Taizi

Taizi (Chinese: 太子, p tàizǐ, lit. "Supreme Son") was the title of the crown prince of imperial China.

Succession

Traditional Confucian political theory favored strict agnatic primogeniture,[1] with younger sons displaying filial obedience to the eldest upon the passing of the father. This rather straightforward system was somewhat complicated by polygamy: since later wives were subordinated to the first, their children even when born first were likewise subordinated to hers.

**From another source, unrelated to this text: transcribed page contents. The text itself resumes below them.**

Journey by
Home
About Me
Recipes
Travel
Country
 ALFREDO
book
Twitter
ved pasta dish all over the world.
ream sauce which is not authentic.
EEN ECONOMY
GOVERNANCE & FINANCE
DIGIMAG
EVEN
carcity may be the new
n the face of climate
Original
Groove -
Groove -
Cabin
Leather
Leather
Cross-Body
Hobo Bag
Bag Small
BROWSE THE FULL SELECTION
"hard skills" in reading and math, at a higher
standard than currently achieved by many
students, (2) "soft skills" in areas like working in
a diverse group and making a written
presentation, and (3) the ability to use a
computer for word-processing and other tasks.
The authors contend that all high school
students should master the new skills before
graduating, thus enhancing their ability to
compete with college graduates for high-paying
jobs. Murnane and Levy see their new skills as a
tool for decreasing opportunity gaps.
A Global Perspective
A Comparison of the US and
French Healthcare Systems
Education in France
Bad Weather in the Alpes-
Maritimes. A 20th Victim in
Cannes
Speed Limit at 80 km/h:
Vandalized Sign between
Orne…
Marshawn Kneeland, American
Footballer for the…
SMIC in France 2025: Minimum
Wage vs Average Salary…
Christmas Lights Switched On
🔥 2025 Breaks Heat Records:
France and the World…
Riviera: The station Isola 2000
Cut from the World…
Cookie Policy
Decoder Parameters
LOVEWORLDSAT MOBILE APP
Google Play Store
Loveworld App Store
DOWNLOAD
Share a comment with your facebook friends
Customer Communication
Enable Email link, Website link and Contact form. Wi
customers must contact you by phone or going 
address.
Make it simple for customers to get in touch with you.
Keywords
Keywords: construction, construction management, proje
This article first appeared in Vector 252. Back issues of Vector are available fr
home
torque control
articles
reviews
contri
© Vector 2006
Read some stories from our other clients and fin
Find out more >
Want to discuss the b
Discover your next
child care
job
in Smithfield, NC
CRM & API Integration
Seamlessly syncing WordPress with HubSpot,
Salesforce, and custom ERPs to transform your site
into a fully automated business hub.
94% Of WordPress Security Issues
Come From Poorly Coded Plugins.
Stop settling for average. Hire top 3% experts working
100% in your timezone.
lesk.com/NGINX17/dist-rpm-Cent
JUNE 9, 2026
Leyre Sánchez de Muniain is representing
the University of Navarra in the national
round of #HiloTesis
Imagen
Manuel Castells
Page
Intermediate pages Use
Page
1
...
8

Following Lu Gu's conversion of Liu Bang to Confucianism in the early 1st century BC, Chinese dynasties observed it in theory though not always in practice. Liu Bang himself began to favor Concubine Qi, a later concubine, to his primary empress, Lü Zhi, and doubted the competence of his heir Liu Ying. Even worse conflicts could occur when invaders previously observing their own rules of inheritance began to sinicize, as happened to the 10th-century Liao dynasty.

Under the Ming Dynasty, the traditional Confucian principles of succession were upheld by the Hongwu Emperor's Instructions of the Ancestor of the August Ming. These presented a grave problem when his eldest son died early, leaving a power struggle between a sheltered teenage grandson and his many experienced and well-armed uncles. One of these, the Prince of Yan, eventually overthrew his nephew under the pretense of saving him from ill counsel. His own legitimacy was precariously established: a charred body was procured from the ruins of Nanjing and proclaimed to be the accidentally-killed emperor; the nephew's reign was then condemned and delegitimized and the surviving son kept imprisoned and single; and imperial records were falsified to establish the Prince of Yan as his father's favorite and as a son of the primary wife, giving him primacy over his other brothers.

Names

As taizi, the crown prince would possess a name separate both from his personal name and from his later era name, temple name and posthumous name.

Lists

Crown Princes of Zhou

Crown Princes of Han

Crown Princes of Tang

Crown Princes of Ming

  • Crown Prince Yiwen, son of the Hongwu Emperor, predeceased his father
  • Crown Prince Zhu Yunwen, son of Crown Prince Yiwen, later the Jianwen Emperor, posthumously demoted & restored
  • Crown Prince Hejian, son of the Jianwen Emperor, allegedly burnt to death, posthumously demoted & restored
  • Crown Prince Zhu Gaochi, son of the Yongle Emperor, later the Hongxi Emperor
  • Crown Prince Zhu Zhanji, son of the Hongxi Emperor, later the Xuande Emperor
  • Crown Prince Zhu Qizhen, son of the Xuande Emperor, later the Zhengtong & Tianshun Emperor
  • Crown Prince Zhu Jianshen, son of the Zhengtong & Tianshun Emperor, demoted
  • Crown Prince Huaixian, son of the Jingtai Emperor, demoted & posthumously restored
  • Crown Prince Zhu Jianshen, restored, later the Chenghua Emperor
  • Crown Prince Daogong, son of the Chenghua Emperor, predeceased his father
  • Crown Prince Zhu Youcheng, son of the Chenghua Emperor, later the Hongzhi Emperor
  • Crown Prince Zhu Houzhao, son of the Hongzhi Emperor, later the Zhengde Emperor
  • Crown Prince Aichong, son of the Jiajing Emperor, predeceased his father
  • Crown Prince Zhuangjin, son of the Jiajing Emperor, predeceased his father
  • Crown Prince Zhu Zaihou, son of the Jiajing Emperor, later the Longqing Emperor
  • Crown Prince Zhu Yijun, son of the Longqing Emperor, later the Wanli Emperor
  • Crown Prince Zhu Changluo, son of the Wanli Emperor, later the Taichang Emperor
  • Crown Prince Zhu Youxiao, son of the Taichang Emperor, later the Tianqi Emperor
  • Crown Prince Huaichong, son of the Tianqi Emperor, predeceased his father
  • Crown Prince Daohuai, son of the Tianqi Emperor, predeceased his father
  • Crown Prince Xianchong, son of the Tianqi Emperor, predeceased his father
  • Crown Prince Xianmin, son of the Chongzhen Emperor

See also

References

  1. In fact, this was at odds with China's oldest recorded traditions: the Shang clan survivors who ruled Song after the rise of the Zhou pointedly practiced agnatic seniority, favoring a father's surviving brothers over his offspring.